What to do:
Repeat the data that follows, keeping every character intact.
_ _ _ _ _ _ _
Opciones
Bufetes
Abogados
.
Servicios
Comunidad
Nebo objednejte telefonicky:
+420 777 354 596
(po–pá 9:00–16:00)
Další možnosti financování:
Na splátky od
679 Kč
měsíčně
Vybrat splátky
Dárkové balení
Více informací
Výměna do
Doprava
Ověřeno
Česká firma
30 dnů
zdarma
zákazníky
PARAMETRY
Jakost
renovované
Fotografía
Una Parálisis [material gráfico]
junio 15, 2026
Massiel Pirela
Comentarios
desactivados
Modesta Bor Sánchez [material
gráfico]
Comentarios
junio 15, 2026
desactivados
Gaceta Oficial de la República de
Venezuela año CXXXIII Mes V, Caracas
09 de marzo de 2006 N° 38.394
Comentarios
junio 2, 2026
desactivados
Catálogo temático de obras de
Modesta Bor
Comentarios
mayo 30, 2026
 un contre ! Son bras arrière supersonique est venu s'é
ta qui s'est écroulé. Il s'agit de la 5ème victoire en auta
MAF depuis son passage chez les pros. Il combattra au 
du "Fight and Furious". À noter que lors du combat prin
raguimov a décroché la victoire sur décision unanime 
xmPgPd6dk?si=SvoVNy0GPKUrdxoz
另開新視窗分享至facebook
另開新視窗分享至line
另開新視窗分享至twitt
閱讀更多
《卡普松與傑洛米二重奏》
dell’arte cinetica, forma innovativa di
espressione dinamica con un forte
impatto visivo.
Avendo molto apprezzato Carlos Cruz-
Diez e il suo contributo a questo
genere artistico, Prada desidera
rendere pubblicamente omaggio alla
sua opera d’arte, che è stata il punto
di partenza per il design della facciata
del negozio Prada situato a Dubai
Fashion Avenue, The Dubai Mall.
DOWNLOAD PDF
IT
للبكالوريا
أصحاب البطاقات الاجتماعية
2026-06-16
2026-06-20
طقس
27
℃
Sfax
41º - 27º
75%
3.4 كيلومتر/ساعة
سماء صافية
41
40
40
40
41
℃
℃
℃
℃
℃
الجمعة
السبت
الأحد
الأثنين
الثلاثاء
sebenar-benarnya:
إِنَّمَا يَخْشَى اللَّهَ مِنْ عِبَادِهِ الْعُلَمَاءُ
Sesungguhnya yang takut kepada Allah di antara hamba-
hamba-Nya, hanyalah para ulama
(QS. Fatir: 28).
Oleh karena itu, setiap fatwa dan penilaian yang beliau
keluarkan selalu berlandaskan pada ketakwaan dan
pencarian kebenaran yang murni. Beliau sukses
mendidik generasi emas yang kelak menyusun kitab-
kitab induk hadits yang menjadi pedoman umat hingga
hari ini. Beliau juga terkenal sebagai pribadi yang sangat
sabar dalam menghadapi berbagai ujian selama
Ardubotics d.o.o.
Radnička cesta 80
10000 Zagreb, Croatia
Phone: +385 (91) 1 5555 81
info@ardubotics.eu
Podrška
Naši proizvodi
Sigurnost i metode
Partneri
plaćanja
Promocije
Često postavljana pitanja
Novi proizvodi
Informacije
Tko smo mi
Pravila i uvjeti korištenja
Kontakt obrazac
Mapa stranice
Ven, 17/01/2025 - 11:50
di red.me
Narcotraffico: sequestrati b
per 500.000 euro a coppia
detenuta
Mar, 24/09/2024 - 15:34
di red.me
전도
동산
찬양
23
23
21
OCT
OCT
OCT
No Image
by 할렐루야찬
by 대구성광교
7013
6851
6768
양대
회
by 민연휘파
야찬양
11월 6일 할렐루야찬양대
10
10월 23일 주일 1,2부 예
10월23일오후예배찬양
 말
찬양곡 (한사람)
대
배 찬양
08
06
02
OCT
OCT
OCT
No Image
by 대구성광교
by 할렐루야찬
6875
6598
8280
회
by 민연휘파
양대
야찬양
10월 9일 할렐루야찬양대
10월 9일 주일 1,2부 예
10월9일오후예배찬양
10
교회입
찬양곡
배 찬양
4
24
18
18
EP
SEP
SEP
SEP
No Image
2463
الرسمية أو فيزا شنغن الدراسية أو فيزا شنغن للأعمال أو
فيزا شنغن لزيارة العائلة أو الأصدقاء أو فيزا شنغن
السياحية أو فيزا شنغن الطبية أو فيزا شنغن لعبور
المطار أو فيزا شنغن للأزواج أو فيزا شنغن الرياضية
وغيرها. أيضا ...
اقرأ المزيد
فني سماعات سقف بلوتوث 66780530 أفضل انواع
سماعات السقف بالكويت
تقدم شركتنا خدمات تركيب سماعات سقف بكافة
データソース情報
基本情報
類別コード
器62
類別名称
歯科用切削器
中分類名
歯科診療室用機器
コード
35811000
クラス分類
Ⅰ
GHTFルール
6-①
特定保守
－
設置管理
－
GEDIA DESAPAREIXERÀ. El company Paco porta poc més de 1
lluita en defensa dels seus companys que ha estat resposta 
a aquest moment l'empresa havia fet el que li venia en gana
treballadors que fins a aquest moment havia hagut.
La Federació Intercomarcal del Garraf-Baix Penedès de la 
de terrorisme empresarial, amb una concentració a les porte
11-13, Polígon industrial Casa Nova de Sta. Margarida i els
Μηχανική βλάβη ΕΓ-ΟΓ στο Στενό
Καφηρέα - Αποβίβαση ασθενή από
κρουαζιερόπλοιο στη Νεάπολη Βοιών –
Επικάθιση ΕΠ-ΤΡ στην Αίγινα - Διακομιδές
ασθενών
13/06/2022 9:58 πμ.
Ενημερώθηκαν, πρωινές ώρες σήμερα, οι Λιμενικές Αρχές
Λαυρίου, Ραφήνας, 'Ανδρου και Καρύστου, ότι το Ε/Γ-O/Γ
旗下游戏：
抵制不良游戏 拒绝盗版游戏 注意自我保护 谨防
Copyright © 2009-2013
_ _ _ _ _ _ _
Solution for this exercise:
Opciones
Bufetes
Abogados
.
Servicios
Comunidad
Nebo objednejte telefonicky:
+420 777 354 596
(po–pá 9:00–16:00)
Další možnosti financování:
Na splátky od
679 Kč
měsíčně
Vybrat splátky
Dárkové balení
Více informací
Výměna do
Doprava
Ověřeno
Česká firma
30 dnů
zdarma
zákazníky
PARAMETRY
Jakost
renovované
Fotografía
Una Parálisis [material gráfico]
junio 15, 2026
Massiel Pirela
Comentarios
desactivados
Modesta Bor Sánchez [material
gráfico]
Comentarios
junio 15, 2026
desactivados
Gaceta Oficial de la República de
Venezuela año CXXXIII Mes V, Caracas
09 de marzo de 2006 N° 38.394
Comentarios
junio 2, 2026
desactivados
Catálogo temático de obras de
Modesta Bor
Comentarios
mayo 30, 2026
 un contre ! Son bras arrière supersonique est venu s'é
ta qui s'est écroulé. Il s'agit de la 5ème victoire en auta
MAF depuis son passage chez les pros. Il combattra au 
du "Fight and Furious". À noter que lors du combat prin
raguimov a décroché la victoire sur décision unanime 
xmPgPd6dk?si=SvoVNy0GPKUrdxoz
另開新視窗分享至facebook
另開新視窗分享至line
另開新視窗分享至twitt
閱讀更多
《卡普松與傑洛米二重奏》
dell’arte cinetica, forma innovativa di
espressione dinamica con un forte
impatto visivo.
Avendo molto apprezzato Carlos Cruz-
Diez e il suo contributo a questo
genere artistico, Prada desidera
rendere pubblicamente omaggio alla
sua opera d’arte, che è stata il punto
di partenza per il design della facciata
del negozio Prada situato a Dubai
Fashion Avenue, The Dubai Mall.
DOWNLOAD PDF
IT
للبكالوريا
أصحاب البطاقات الاجتماعية
2026-06-16
2026-06-20
طقس
27
℃
Sfax
41º - 27º
75%
3.4 كيلومتر/ساعة
سماء صافية
41
40
40
40
41
℃
℃
℃
℃
℃
الجمعة
السبت
الأحد
الأثنين
الثلاثاء
sebenar-benarnya:
إِنَّمَا يَخْشَى اللَّهَ مِنْ عِبَادِهِ الْعُلَمَاءُ
Sesungguhnya yang takut kepada Allah di antara hamba-
hamba-Nya, hanyalah para ulama
(QS. Fatir: 28).
Oleh karena itu, setiap fatwa dan penilaian yang beliau
keluarkan selalu berlandaskan pada ketakwaan dan
pencarian kebenaran yang murni. Beliau sukses
mendidik generasi emas yang kelak menyusun kitab-
kitab induk hadits yang menjadi pedoman umat hingga
hari ini. Beliau juga terkenal sebagai pribadi yang sangat
sabar dalam menghadapi berbagai ujian selama
Ardubotics d.o.o.
Radnička cesta 80
10000 Zagreb, Croatia
Phone: +385 (91) 1 5555 81
info@ardubotics.eu
Podrška
Naši proizvodi
Sigurnost i metode
Partneri
plaćanja
Promocije
Često postavljana pitanja
Novi proizvodi
Informacije
Tko smo mi
Pravila i uvjeti korištenja
Kontakt obrazac
Mapa stranice
Ven, 17/01/2025 - 11:50
di red.me
Narcotraffico: sequestrati b
per 500.000 euro a coppia
detenuta
Mar, 24/09/2024 - 15:34
di red.me
전도
동산
찬양
23
23
21
OCT
OCT
OCT
No Image
by 할렐루야찬
by 대구성광교
7013
6851
6768
양대
회
by 민연휘파
야찬양
11월 6일 할렐루야찬양대
10
10월 23일 주일 1,2부 예
10월23일오후예배찬양
 말
찬양곡 (한사람)
대
배 찬양
08
06
02
OCT
OCT
OCT
No Image
by 대구성광교
by 할렐루야찬
6875
6598
8280
회
by 민연휘파
양대
야찬양
10월 9일 할렐루야찬양대
10월 9일 주일 1,2부 예
10월9일오후예배찬양
10
교회입
찬양곡
배 찬양
4
24
18
18
EP
SEP
SEP
SEP
No Image
2463
الرسمية أو فيزا شنغن الدراسية أو فيزا شنغن للأعمال أو
فيزا شنغن لزيارة العائلة أو الأصدقاء أو فيزا شنغن
السياحية أو فيزا شنغن الطبية أو فيزا شنغن لعبور
المطار أو فيزا شنغن للأزواج أو فيزا شنغن الرياضية
وغيرها. أيضا ...
اقرأ المزيد
فني سماعات سقف بلوتوث 66780530 أفضل انواع
سماعات السقف بالكويت
تقدم شركتنا خدمات تركيب سماعات سقف بكافة
データソース情報
基本情報
類別コード
器62
類別名称
歯科用切削器
中分類名
歯科診療室用機器
コード
35811000
クラス分類
Ⅰ
GHTFルール
6-①
特定保守
－
設置管理
－
GEDIA DESAPAREIXERÀ. El company Paco porta poc més de 1
lluita en defensa dels seus companys que ha estat resposta 
a aquest moment l'empresa havia fet el que li venia en gana
treballadors que fins a aquest moment havia hagut.
La Federació Intercomarcal del Garraf-Baix Penedès de la 
de terrorisme empresarial, amb una concentració a les porte
11-13, Polígon industrial Casa Nova de Sta. Margarida i els
Μηχανική βλάβη ΕΓ-ΟΓ στο Στενό
Καφηρέα - Αποβίβαση ασθενή από
κρουαζιερόπλοιο στη Νεάπολη Βοιών –
Επικάθιση ΕΠ-ΤΡ στην Αίγινα - Διακομιδές
ασθενών
13/06/2022 9:58 πμ.
Ενημερώθηκαν, πρωινές ώρες σήμερα, οι Λιμενικές Αρχές
Λαυρίου, Ραφήνας, 'Ανδρου και Καρύστου, ότι το Ε/Γ-O/Γ
旗下游戏：
抵制不良游戏 拒绝盗版游戏 注意自我保护 谨防
Copyright © 2009-2013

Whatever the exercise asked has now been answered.